DOCUMENT TEXT:
┄┄┄┄┄┄

A diary of the self-absorbed...

Wednesday, September 27, 2017

Faith is Indomitable


Life is full of times that we will be unable to accurately interpret the evidences around us. There will be times when we are forced to make decisions about the future and in that choice no proven outcome will be guaranteed. This is where the rubber meets the road, and we can be either paralyzed by uncertainty, or we can adopt an indomitable spirit of faith. Faith is possessing the will to reach higher than our circumstances said we could, to push further than the limits said we should, to climb over what was seemingly insurmountable, and to overcome what no one in their right mind thought was possible. When we see these kinds of things happen in our world, we call them great. They are the product of the highest order of thinking available to us – faith. Faith is indomitable

Great men and women have led the way for us. When the skeptics and the nay-sayers said it couldn’t be done, some kept pushing with an indomitable faith and they did it anyway. When the evidence indicated there was little chance for survival, fireman James Drouin of Boston swam 200ft. across a broken ice shelf to rescue a young boy and win the Medal of Valor for his indomitable faith. When Dietrich Bonheoffer was told that returning to Germany to advocate for justice for the Jews would mean a death sentence for him, with indomitable faith he walked straight into the hangman’s noose. When oil rig driver David Morrison was told he’d never walk again after a massive head injury in a car accident, he recovered and went on to win a 10K marathon within five years.

┄┄┄┄┄┄

WORK TASK:
Answer these about the post on faith above:
(a) On what date was the post written?
(b) How far did fireman James Drouin swim to rescue the young boy?
(c) What did David Morrison win within five years of his accident?

INFORMATION SHOWN:
┄┄┄┄┄┄

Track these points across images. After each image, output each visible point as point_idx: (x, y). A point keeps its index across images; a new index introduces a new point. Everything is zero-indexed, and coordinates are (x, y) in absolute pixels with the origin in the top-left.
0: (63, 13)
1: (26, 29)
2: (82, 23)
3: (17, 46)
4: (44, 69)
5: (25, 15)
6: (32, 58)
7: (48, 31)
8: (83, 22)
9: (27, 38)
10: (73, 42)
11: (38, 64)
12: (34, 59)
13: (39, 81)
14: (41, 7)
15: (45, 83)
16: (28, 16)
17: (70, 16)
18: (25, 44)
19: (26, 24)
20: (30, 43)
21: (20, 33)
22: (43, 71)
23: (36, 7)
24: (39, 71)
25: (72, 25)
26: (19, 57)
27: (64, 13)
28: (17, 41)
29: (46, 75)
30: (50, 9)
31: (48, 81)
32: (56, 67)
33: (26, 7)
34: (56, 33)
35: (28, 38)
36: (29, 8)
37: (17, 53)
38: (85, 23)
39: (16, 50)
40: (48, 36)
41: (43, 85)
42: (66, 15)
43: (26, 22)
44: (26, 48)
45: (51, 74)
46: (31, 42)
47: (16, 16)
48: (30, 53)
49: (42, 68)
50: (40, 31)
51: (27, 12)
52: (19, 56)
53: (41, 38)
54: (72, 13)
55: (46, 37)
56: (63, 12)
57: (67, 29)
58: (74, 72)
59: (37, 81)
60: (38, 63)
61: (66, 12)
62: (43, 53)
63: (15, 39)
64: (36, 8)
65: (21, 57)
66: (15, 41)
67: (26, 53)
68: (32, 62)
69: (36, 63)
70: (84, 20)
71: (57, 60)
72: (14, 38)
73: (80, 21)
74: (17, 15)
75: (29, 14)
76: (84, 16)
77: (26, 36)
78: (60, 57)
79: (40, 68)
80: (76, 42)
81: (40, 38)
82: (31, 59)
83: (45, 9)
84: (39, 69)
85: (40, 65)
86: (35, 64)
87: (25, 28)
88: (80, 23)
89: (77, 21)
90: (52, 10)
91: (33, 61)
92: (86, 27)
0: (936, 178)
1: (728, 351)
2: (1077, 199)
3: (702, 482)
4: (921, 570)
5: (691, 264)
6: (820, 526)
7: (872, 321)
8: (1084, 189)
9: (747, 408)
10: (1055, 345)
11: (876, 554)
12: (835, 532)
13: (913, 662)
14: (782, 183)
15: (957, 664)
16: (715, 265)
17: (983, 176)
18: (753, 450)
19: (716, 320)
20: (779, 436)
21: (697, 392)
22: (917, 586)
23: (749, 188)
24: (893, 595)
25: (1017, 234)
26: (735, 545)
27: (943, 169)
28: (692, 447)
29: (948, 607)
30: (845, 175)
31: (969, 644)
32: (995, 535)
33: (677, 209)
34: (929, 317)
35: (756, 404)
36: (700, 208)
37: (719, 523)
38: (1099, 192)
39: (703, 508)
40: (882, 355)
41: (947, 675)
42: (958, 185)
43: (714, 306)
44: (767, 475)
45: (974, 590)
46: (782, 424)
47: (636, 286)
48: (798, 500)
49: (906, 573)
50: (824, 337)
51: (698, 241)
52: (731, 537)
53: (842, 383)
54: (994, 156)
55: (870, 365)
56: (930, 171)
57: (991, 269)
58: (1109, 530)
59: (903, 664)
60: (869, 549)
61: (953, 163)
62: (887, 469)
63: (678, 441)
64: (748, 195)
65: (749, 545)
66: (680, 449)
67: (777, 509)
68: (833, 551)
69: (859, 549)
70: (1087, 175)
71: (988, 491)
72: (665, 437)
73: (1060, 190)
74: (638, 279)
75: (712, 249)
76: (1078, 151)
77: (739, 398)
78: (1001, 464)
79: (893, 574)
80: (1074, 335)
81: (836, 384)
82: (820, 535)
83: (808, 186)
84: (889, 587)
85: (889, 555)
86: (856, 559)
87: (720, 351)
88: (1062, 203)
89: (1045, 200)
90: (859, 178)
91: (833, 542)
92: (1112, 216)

┄┄┄┄┄┄

WORKED SOLUTION:
(a) Wednesday, September 27, 2017
(b) 200 feet, across a broken ice shelf
(c) A 10K marathon